Collected data:
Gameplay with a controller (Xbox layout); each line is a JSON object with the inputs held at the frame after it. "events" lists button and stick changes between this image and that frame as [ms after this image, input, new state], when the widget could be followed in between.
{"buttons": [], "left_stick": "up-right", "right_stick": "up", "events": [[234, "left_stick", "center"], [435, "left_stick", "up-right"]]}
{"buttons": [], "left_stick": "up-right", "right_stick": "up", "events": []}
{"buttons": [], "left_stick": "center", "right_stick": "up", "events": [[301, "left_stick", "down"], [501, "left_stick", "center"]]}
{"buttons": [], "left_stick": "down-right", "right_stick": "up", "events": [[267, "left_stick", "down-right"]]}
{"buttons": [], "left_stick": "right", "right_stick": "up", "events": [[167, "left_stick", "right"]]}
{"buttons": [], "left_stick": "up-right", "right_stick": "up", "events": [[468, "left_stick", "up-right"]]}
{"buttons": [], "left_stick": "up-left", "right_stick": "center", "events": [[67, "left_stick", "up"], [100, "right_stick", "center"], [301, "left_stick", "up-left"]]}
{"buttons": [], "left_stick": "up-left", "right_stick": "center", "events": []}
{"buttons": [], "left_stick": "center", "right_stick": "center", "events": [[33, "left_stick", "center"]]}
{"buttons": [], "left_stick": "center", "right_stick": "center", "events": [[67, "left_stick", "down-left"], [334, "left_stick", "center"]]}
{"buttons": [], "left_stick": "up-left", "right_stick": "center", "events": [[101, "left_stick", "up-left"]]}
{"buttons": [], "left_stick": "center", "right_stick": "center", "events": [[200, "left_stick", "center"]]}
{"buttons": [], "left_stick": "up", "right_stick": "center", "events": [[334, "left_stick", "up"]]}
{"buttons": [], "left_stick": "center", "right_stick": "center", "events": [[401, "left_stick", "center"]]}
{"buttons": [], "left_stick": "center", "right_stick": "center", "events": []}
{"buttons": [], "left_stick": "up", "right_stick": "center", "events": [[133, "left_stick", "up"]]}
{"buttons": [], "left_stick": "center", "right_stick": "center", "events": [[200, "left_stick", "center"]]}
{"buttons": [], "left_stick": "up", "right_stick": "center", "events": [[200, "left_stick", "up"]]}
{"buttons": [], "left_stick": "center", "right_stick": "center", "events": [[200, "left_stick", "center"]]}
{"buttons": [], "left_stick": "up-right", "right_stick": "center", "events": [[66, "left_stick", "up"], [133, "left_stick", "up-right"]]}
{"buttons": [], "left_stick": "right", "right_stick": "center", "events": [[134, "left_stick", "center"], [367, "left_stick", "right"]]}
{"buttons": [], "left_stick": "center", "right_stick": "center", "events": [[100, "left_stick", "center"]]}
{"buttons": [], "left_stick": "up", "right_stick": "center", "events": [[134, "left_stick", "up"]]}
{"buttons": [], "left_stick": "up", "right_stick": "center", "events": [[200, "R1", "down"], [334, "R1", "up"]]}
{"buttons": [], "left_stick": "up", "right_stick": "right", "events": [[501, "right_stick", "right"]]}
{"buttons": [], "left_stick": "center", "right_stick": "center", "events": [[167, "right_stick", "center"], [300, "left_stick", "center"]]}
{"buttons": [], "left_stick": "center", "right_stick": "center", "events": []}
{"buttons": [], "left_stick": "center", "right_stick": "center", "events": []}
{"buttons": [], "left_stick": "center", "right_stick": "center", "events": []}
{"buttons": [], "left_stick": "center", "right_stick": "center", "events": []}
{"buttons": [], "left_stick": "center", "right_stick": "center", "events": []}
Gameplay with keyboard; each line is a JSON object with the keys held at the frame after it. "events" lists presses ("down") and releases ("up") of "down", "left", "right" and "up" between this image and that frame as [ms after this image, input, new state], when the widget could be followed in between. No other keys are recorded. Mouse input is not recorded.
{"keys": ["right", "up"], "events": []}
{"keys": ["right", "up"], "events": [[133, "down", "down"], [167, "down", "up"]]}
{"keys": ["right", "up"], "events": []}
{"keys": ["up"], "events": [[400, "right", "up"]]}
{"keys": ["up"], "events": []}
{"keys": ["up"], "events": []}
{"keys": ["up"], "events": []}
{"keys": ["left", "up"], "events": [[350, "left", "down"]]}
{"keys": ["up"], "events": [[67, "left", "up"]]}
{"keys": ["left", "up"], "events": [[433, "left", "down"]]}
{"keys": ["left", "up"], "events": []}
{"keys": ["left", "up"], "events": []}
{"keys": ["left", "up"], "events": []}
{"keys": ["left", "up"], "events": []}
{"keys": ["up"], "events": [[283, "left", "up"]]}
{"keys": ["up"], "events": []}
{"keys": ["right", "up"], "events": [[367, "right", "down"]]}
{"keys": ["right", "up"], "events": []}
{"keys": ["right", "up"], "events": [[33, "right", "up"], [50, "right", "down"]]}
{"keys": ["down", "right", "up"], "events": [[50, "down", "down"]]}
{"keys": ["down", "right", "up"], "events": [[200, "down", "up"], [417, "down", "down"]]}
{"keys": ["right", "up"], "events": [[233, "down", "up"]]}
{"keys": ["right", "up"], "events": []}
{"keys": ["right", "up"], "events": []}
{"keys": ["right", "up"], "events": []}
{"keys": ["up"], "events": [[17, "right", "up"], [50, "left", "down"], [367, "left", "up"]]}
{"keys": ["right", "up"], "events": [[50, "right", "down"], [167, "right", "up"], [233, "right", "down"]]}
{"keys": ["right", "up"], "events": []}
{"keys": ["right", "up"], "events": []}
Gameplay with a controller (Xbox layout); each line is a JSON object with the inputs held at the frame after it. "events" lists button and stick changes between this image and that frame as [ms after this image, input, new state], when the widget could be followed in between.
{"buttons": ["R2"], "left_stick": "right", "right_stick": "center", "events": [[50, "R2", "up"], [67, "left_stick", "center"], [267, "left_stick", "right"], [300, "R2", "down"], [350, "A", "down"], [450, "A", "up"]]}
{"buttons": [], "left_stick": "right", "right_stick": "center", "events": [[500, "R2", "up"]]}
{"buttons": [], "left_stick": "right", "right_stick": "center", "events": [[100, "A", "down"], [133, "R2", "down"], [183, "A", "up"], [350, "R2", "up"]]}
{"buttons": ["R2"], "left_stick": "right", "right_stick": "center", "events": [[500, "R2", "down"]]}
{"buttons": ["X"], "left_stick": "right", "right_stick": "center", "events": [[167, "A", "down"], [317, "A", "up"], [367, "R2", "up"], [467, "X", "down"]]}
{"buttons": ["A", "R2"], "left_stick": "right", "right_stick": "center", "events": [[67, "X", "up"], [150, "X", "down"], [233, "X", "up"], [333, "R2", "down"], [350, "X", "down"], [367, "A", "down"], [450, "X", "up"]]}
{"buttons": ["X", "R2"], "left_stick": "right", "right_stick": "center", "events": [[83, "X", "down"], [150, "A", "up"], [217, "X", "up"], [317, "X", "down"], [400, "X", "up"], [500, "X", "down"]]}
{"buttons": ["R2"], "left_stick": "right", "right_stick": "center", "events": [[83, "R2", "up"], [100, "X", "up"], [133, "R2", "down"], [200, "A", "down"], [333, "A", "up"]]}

### WORK TASK
Every entry above needs to be duplicated exactly.

### TASK ANSWER
Gameplay with a controller (Xbox layout); each line is a JSON object with the inputs held at the frame after it. "events" lists button and stick changes between this image and that frame as [ms after this image, input, new state], when the widget could be followed in between.
{"buttons": [], "left_stick": "up-right", "right_stick": "up", "events": [[234, "left_stick", "center"], [435, "left_stick", "up-right"]]}
{"buttons": [], "left_stick": "up-right", "right_stick": "up", "events": []}
{"buttons": [], "left_stick": "center", "right_stick": "up", "events": [[301, "left_stick", "down"], [501, "left_stick", "center"]]}
{"buttons": [], "left_stick": "down-right", "right_stick": "up", "events": [[267, "left_stick", "down-right"]]}
{"buttons": [], "left_stick": "right", "right_stick": "up", "events": [[167, "left_stick", "right"]]}
{"buttons": [], "left_stick": "up-right", "right_stick": "up", "events": [[468, "left_stick", "up-right"]]}
{"buttons": [], "left_stick": "up-left", "right_stick": "center", "events": [[67, "left_stick", "up"], [100, "right_stick", "center"], [301, "left_stick", "up-left"]]}
{"buttons": [], "left_stick": "up-left", "right_stick": "center", "events": []}
{"buttons": [], "left_stick": "center", "right_stick": "center", "events": [[33, "left_stick", "center"]]}
{"buttons": [], "left_stick": "center", "right_stick": "center", "events": [[67, "left_stick", "down-left"], [334, "left_stick", "center"]]}
{"buttons": [], "left_stick": "up-left", "right_stick": "center", "events": [[101, "left_stick", "up-left"]]}
{"buttons": [], "left_stick": "center", "right_stick": "center", "events": [[200, "left_stick", "center"]]}
{"buttons": [], "left_stick": "up", "right_stick": "center", "events": [[334, "left_stick", "up"]]}
{"buttons": [], "left_stick": "center", "right_stick": "center", "events": [[401, "left_stick", "center"]]}
{"buttons": [], "left_stick": "center", "right_stick": "center", "events": []}
{"buttons": [], "left_stick": "up", "right_stick": "center", "events": [[133, "left_stick", "up"]]}
{"buttons": [], "left_stick": "center", "right_stick": "center", "events": [[200, "left_stick", "center"]]}
{"buttons": [], "left_stick": "up", "right_stick": "center", "events": [[200, "left_stick", "up"]]}
{"buttons": [], "left_stick": "center", "right_stick": "center", "events": [[200, "left_stick", "center"]]}
{"buttons": [], "left_stick": "up-right", "right_stick": "center", "events": [[66, "left_stick", "up"], [133, "left_stick", "up-right"]]}
{"buttons": [], "left_stick": "right", "right_stick": "center", "events": [[134, "left_stick", "center"], [367, "left_stick", "right"]]}
{"buttons": [], "left_stick": "center", "right_stick": "center", "events": [[100, "left_stick", "center"]]}
{"buttons": [], "left_stick": "up", "right_stick": "center", "events": [[134, "left_stick", "up"]]}
{"buttons": [], "left_stick": "up", "right_stick": "center", "events": [[200, "R1", "down"], [334, "R1", "up"]]}
{"buttons": [], "left_stick": "up", "right_stick": "right", "events": [[501, "right_stick", "right"]]}
{"buttons": [], "left_stick": "center", "right_stick": "center", "events": [[167, "right_stick", "center"], [300, "left_stick", "center"]]}
{"buttons": [], "left_stick": "center", "right_stick": "center", "events": []}
{"buttons": [], "left_stick": "center", "right_stick": "center", "events": []}
{"buttons": [], "left_stick": "center", "right_stick": "center", "events": []}
{"buttons": [], "left_stick": "center", "right_stick": "center", "events": []}
{"buttons": [], "left_stick": "center", "right_stick": "center", "events": []}
Gameplay with keyboard; each line is a JSON object with the keys held at the frame after it. "events" lists presses ("down") and releases ("up") of "down", "left", "right" and "up" between this image and that frame as [ms after this image, input, new state], when the widget could be followed in between. No other keys are recorded. Mouse input is not recorded.
{"keys": ["right", "up"], "events": []}
{"keys": ["right", "up"], "events": [[133, "down", "down"], [167, "down", "up"]]}
{"keys": ["right", "up"], "events": []}
{"keys": ["up"], "events": [[400, "right", "up"]]}
{"keys": ["up"], "events": []}
{"keys": ["up"], "events": []}
{"keys": ["up"], "events": []}
{"keys": ["left", "up"], "events": [[350, "left", "down"]]}
{"keys": ["up"], "events": [[67, "left", "up"]]}
{"keys": ["left", "up"], "events": [[433, "left", "down"]]}
{"keys": ["left", "up"], "events": []}
{"keys": ["left", "up"], "events": []}
{"keys": ["left", "up"], "events": []}
{"keys": ["left", "up"], "events": []}
{"keys": ["up"], "events": [[283, "left", "up"]]}
{"keys": ["up"], "events": []}
{"keys": ["right", "up"], "events": [[367, "right", "down"]]}
{"keys": ["right", "up"], "events": []}
{"keys": ["right", "up"], "events": [[33, "right", "up"], [50, "right", "down"]]}
{"keys": ["down", "right", "up"], "events": [[50, "down", "down"]]}
{"keys": ["down", "right", "up"], "events": [[200, "down", "up"], [417, "down", "down"]]}
{"keys": ["right", "up"], "events": [[233, "down", "up"]]}
{"keys": ["right", "up"], "events": []}
{"keys": ["right", "up"], "events": []}
{"keys": ["right", "up"], "events": []}
{"keys": ["up"], "events": [[17, "right", "up"], [50, "left", "down"], [367, "left", "up"]]}
{"keys": ["right", "up"], "events": [[50, "right", "down"], [167, "right", "up"], [233, "right", "down"]]}
{"keys": ["right", "up"], "events": []}
{"keys": ["right", "up"], "events": []}
Gameplay with a controller (Xbox layout); each line is a JSON object with the inputs held at the frame after it. "events" lists button and stick changes between this image and that frame as [ms after this image, input, new state], when the widget could be followed in between.
{"buttons": ["R2"], "left_stick": "right", "right_stick": "center", "events": [[50, "R2", "up"], [67, "left_stick", "center"], [267, "left_stick", "right"], [300, "R2", "down"], [350, "A", "down"], [450, "A", "up"]]}
{"buttons": [], "left_stick": "right", "right_stick": "center", "events": [[500, "R2", "up"]]}
{"buttons": [], "left_stick": "right", "right_stick": "center", "events": [[100, "A", "down"], [133, "R2", "down"], [183, "A", "up"], [350, "R2", "up"]]}
{"buttons": ["R2"], "left_stick": "right", "right_stick": "center", "events": [[500, "R2", "down"]]}
{"buttons": ["X"], "left_stick": "right", "right_stick": "center", "events": [[167, "A", "down"], [317, "A", "up"], [367, "R2", "up"], [467, "X", "down"]]}
{"buttons": ["A", "R2"], "left_stick": "right", "right_stick": "center", "events": [[67, "X", "up"], [150, "X", "down"], [233, "X", "up"], [333, "R2", "down"], [350, "X", "down"], [367, "A", "down"], [450, "X", "up"]]}
{"buttons": ["X", "R2"], "left_stick": "right", "right_stick": "center", "events": [[83, "X", "down"], [150, "A", "up"], [217, "X", "up"], [317, "X", "down"], [400, "X", "up"], [500, "X", "down"]]}
{"buttons": ["R2"], "left_stick": "right", "right_stick": "center", "events": [[83, "R2", "up"], [100, "X", "up"], [133, "R2", "down"], [200, "A", "down"], [333, "A", "up"]]}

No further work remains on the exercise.